**WHAT IS REQUIRED:** Omit all images, then repeat exactly the lines below from the one containing "dafür, dass dein" through the one containing "Se administrează o monodoză de 2-3", both ends included.

**EXTRACTED INFORMATION:**
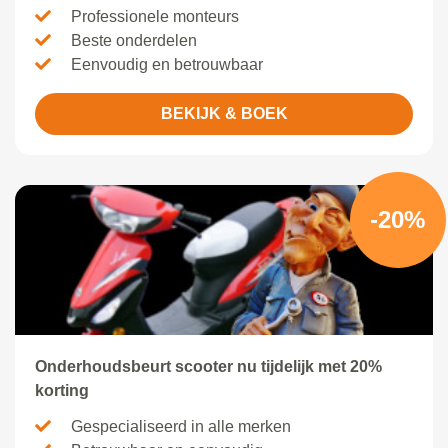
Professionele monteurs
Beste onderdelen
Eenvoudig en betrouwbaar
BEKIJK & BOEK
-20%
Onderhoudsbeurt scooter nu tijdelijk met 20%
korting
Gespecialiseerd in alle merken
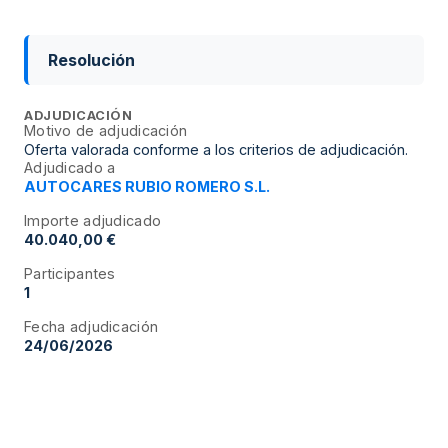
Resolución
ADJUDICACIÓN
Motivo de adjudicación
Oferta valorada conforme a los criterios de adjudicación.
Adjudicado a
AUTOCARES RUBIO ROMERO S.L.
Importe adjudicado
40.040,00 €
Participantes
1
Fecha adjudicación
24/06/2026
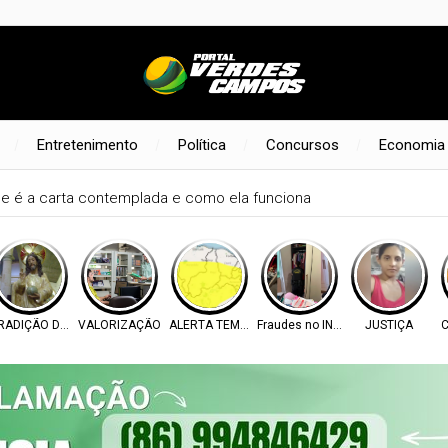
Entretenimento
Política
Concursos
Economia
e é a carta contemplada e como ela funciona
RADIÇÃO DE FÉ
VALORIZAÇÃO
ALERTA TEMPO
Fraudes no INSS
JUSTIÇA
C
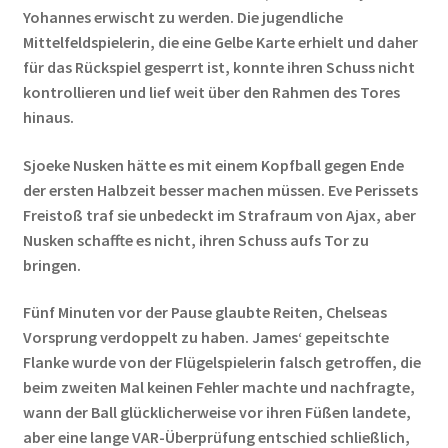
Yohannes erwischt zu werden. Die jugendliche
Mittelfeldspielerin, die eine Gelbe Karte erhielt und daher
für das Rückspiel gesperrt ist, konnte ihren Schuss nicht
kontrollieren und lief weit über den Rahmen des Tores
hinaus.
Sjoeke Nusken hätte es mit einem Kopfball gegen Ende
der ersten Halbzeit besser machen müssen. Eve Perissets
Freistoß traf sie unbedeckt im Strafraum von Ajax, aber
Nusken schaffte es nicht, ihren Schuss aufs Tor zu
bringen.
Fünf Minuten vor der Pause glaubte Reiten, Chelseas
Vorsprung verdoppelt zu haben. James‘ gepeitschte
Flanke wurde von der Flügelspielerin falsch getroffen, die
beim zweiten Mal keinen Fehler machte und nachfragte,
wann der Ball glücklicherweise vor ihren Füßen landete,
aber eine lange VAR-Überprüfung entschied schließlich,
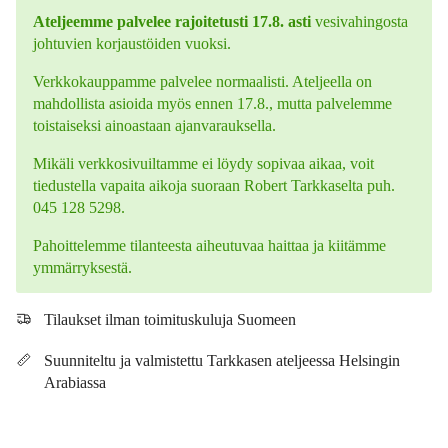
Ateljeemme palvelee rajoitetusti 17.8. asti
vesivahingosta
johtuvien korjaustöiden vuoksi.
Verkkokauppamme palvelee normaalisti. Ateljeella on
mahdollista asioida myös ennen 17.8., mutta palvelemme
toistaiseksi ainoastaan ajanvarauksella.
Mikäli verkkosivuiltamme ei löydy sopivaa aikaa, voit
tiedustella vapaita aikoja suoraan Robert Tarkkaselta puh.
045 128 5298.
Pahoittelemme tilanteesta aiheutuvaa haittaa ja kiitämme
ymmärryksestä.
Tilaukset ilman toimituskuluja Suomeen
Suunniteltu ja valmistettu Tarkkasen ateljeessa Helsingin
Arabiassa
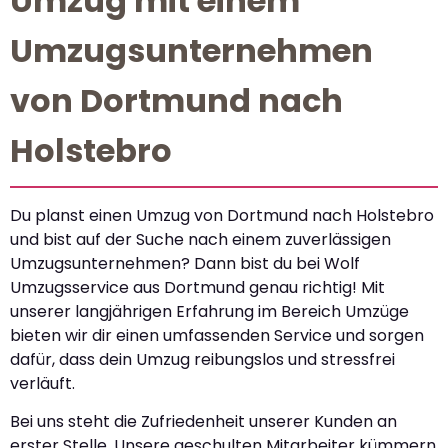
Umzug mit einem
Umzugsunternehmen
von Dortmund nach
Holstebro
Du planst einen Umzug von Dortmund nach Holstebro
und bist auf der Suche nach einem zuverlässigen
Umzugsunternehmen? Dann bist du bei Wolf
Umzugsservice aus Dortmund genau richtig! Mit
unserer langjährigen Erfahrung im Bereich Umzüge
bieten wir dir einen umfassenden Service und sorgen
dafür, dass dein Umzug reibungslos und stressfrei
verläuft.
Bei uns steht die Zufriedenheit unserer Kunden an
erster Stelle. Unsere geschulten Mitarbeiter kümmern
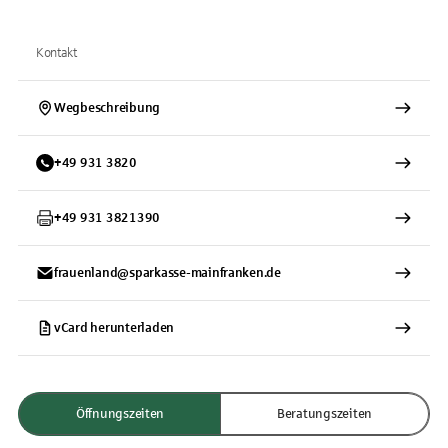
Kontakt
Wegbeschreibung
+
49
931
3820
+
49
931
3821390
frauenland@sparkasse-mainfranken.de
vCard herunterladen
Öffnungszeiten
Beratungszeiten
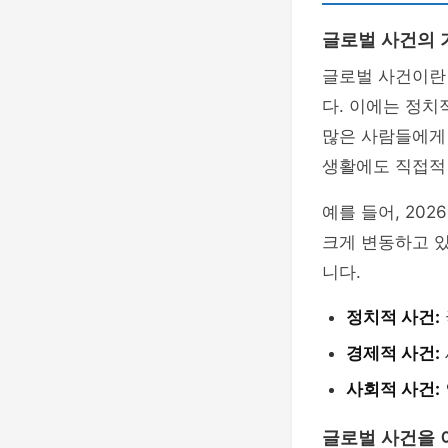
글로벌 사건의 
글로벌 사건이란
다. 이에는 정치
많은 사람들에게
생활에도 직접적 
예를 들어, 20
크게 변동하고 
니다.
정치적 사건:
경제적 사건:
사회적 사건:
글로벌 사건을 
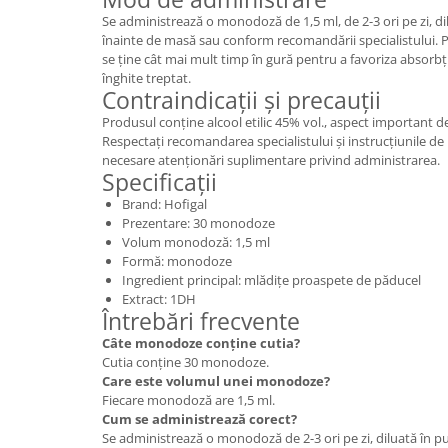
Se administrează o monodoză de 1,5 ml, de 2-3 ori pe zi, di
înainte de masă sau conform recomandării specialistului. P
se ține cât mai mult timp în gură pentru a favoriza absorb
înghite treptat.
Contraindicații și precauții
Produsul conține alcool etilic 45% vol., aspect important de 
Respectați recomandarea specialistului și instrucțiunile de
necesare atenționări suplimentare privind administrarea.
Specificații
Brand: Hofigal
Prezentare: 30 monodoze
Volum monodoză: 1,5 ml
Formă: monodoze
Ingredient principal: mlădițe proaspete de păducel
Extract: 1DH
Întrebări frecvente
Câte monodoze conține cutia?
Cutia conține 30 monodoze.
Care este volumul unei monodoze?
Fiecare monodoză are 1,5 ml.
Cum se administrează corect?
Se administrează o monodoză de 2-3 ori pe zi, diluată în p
---
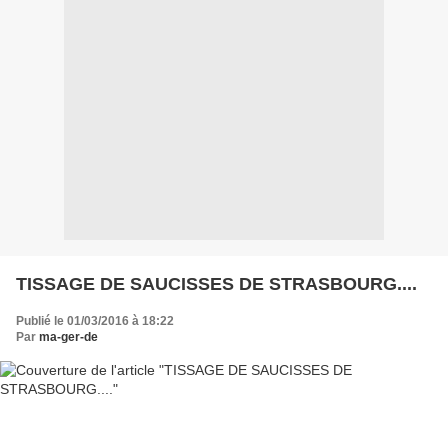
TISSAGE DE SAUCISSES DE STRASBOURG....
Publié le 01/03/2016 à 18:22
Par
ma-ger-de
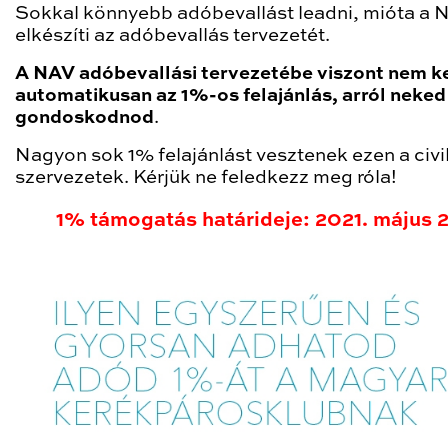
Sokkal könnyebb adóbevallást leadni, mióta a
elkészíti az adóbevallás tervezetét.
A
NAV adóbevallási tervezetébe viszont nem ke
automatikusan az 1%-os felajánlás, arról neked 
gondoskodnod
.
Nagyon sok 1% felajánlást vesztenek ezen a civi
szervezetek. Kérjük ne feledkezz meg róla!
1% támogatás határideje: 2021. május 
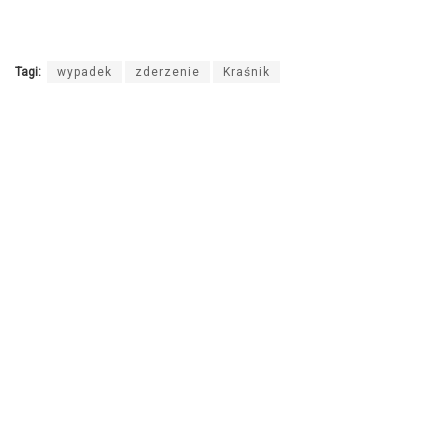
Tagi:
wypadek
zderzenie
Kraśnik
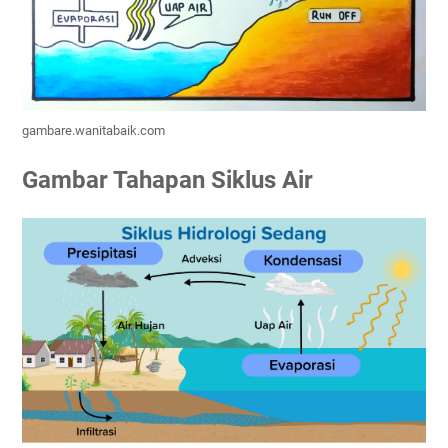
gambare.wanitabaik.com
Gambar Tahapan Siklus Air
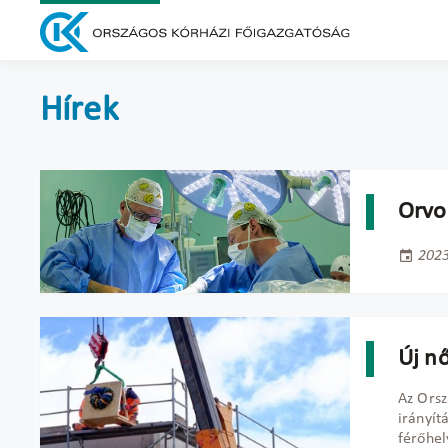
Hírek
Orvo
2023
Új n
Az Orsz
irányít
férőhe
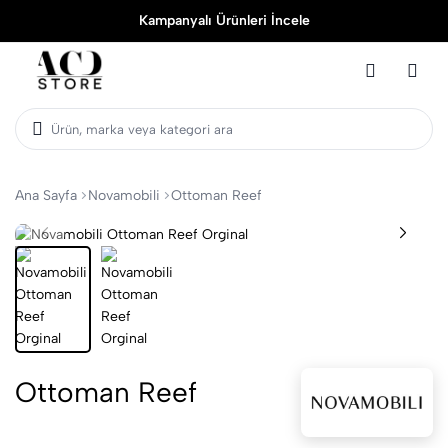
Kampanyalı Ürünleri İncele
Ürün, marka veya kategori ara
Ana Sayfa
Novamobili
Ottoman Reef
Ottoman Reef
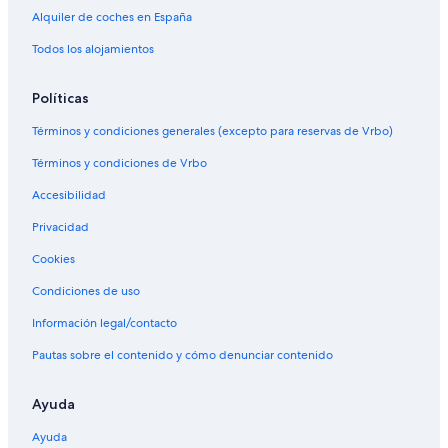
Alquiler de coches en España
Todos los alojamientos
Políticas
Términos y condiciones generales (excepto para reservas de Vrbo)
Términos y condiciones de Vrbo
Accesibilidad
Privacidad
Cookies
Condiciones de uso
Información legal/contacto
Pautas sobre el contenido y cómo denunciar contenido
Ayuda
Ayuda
---
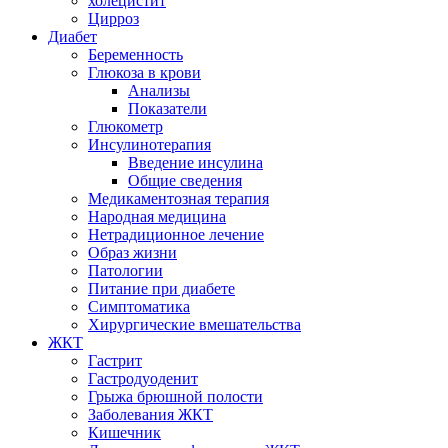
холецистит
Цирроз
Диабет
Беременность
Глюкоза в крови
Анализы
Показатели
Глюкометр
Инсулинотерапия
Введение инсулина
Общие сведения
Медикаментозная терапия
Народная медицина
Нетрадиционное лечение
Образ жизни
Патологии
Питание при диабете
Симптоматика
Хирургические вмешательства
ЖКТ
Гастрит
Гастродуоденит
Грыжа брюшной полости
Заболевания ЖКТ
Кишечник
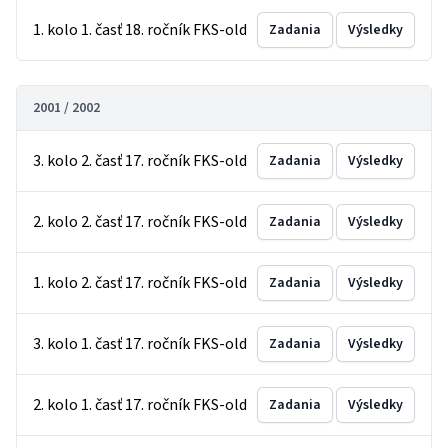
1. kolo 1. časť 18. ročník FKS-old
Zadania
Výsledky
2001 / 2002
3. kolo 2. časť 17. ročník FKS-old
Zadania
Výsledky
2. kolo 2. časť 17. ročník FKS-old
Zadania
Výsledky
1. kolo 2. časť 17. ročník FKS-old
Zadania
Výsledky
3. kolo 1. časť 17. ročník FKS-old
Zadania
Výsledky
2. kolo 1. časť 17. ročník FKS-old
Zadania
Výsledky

**ANSWER FOR THIS EXERCISE:**
dafür, dass dein Umzug reibungslos und stressfrei
verläuft.
Bei uns steht die Zufriedenheit unserer Kunden an
erster Stelle. Unsere geschulten Mitarbeiter kümmern
Kontakt
Wegbeschreibung
+
49
931
3820
+
49
931
3821390
frauenland@sparkasse-mainfranken.de
vCard herunterladen
Öffnungszeiten
Beratungszeiten
글로벌 사건의 
글로벌 사건이란
다. 이에는 정치
많은 사람들에게
생활에도 직접적 
예를 들어, 20
크게 변동하고 
니다.
정치적 사건:
경제적 사건:
사회적 사건:
글로벌 사건을 
Se administrează o monodoză de 1,5 ml, de 2-3 ori pe zi, di
înainte de masă sau conform recomandării specialistului. P
se ține cât mai mult timp în gură pentru a favoriza absorb
înghite treptat.
Contraindicații și precauții
Produsul conține alcool etilic 45% vol., aspect important de 
Respectați recomandarea specialistului și instrucțiunile de
necesare atenționări suplimentare privind administrarea.
Specificații
Brand: Hofigal
Prezentare: 30 monodoze
Volum monodoză: 1,5 ml
Formă: monodoze
Ingredient principal: mlădițe proaspete de păducel
Extract: 1DH
Întrebări frecvente
Câte monodoze conține cutia?
Cutia conține 30 monodoze.
Care este volumul unei monodoze?
Fiecare monodoză are 1,5 ml.
Cum se administrează corect?
Se administrează o monodoză de 2-3 ori pe zi, diluată în p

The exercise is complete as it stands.